One of the very exciting aspects of conference for me was showcasing the work that has been done on bold new economic policies. Policies that are prefaced on the belief that fairer economies are more successful economies and that there are fundamental structural problems in our economy that require a fundamental shift in approach.
One important policy area that is key to both fairer outcomes and changing our economic performance is our employment relations policy. A lot of work has been done by the CTU, Labour affiliated unions and Labour MPs to re-cast our policy. There is a recognition that while the Employment Relations Act was a necessary response to the damage of the Employment Contracts Act, it was not sufficient to really shift outcomes for wage and salary earners. In particular the ability to collectively bargain has proven to be an elusive right for most New Zealanders. As a consequence wages have lagged and many have been dependent on changes flowing from increases to the Minimum Wage.
Low wages have huge negative impacts – for families, for communities and for our economy.

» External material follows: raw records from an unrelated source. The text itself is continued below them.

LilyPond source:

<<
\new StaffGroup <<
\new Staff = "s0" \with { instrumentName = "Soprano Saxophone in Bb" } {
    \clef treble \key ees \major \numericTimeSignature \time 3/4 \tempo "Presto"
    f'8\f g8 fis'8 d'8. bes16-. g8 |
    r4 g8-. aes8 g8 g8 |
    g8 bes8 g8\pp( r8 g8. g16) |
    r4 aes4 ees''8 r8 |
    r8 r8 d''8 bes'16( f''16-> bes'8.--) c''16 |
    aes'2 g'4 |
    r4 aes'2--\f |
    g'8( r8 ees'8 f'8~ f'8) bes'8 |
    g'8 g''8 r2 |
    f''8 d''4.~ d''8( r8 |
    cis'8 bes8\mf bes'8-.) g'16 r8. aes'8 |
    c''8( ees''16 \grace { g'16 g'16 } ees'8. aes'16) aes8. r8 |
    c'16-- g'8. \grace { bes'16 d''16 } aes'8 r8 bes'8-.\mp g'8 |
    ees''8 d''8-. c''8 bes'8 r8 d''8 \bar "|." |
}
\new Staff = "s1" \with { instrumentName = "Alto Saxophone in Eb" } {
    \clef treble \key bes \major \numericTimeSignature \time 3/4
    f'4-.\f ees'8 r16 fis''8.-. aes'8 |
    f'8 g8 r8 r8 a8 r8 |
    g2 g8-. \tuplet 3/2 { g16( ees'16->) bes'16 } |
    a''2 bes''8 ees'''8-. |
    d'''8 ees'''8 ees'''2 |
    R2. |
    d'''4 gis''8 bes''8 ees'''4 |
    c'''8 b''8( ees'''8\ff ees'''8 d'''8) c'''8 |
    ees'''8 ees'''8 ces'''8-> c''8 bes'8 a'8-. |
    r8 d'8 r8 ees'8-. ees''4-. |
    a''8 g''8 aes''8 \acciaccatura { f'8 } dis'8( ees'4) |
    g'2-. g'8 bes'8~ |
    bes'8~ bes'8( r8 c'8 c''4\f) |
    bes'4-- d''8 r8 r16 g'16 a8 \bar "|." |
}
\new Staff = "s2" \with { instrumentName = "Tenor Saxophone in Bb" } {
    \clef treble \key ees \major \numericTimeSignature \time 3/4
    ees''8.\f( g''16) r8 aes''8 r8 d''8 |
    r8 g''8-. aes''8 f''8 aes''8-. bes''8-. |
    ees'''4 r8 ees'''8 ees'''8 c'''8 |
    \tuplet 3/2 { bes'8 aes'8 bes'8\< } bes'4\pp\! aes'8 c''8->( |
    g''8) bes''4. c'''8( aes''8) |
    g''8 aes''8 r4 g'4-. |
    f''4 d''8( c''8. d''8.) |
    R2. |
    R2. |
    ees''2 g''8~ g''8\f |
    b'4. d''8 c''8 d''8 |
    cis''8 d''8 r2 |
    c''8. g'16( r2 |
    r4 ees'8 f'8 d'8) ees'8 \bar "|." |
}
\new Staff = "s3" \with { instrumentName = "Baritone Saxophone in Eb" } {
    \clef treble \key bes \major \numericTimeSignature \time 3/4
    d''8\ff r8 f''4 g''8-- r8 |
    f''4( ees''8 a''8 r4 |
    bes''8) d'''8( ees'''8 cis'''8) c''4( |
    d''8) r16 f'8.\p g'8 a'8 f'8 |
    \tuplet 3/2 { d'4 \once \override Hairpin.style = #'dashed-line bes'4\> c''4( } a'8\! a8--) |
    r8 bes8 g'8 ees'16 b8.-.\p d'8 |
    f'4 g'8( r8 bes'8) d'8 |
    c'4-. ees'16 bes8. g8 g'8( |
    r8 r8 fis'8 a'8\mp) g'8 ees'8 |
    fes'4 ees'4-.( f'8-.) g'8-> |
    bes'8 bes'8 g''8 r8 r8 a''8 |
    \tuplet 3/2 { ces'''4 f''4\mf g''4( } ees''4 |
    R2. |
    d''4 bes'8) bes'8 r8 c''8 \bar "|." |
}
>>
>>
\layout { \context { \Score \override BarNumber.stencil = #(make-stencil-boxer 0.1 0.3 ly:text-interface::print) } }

Low wages mean many struggle to make ends meet (or can’t make ends meet). Low wages mean that essential investment in lifting productivity by investing in technology and lifting skill levels has not had the necessary economic imperative. If you have to pay decent wages you become focused on getting the best possible results. Low wage workers are seen as readily replaceable commodities. Low wages pushes our families to Australia to get a better deal (on average wages are 30% higher).
So the new employment relations policy is focused on delivering the benefits of collective bargaining to more New Zealanders and importantly the mechanism for doing so is created through extending negotiated outcomes to become industry standards. This will require industry level negotiations. What this does is to facilitate focus on industry wide issues like training and qualifications and standards. It requires cooperation at the industry level.
In my mind this is vital to shifting our economic performance. If firms can compete on driving down wages and conditions inevitably a productivity enhancing investment approach comes under pressure. Short term cost reduction becomes the driver. We cannot become a high wage, high skill and highly productive economy with this approach.
CTU President Helen Kelly gave a very clear and passionate elaboration of a new employment relations framework. As she says “ It is time for a new look. While this Government has proven to be a disaster in all of these areas (high unemployment, low wages, long hours, unfair taxation, reduced social security and public services – my summary) , it has been able to get away with it because the current economic paradigm is completely dominant and unchallenged. That paradigm tolerates poverty as a natural partner to wealth, that paradigm values wealth over any or all social values and that paradigm makes working people the victims of all and any of its failures”.
A new employment relations framework is necessary. It is necessary because it is vital to shift to the type of economy we need, it is necessary from a rights perspective (real rights to collective bargaining and to having an independent voice) and it is necessary to deliver a decent standard of living for all New Zealanders.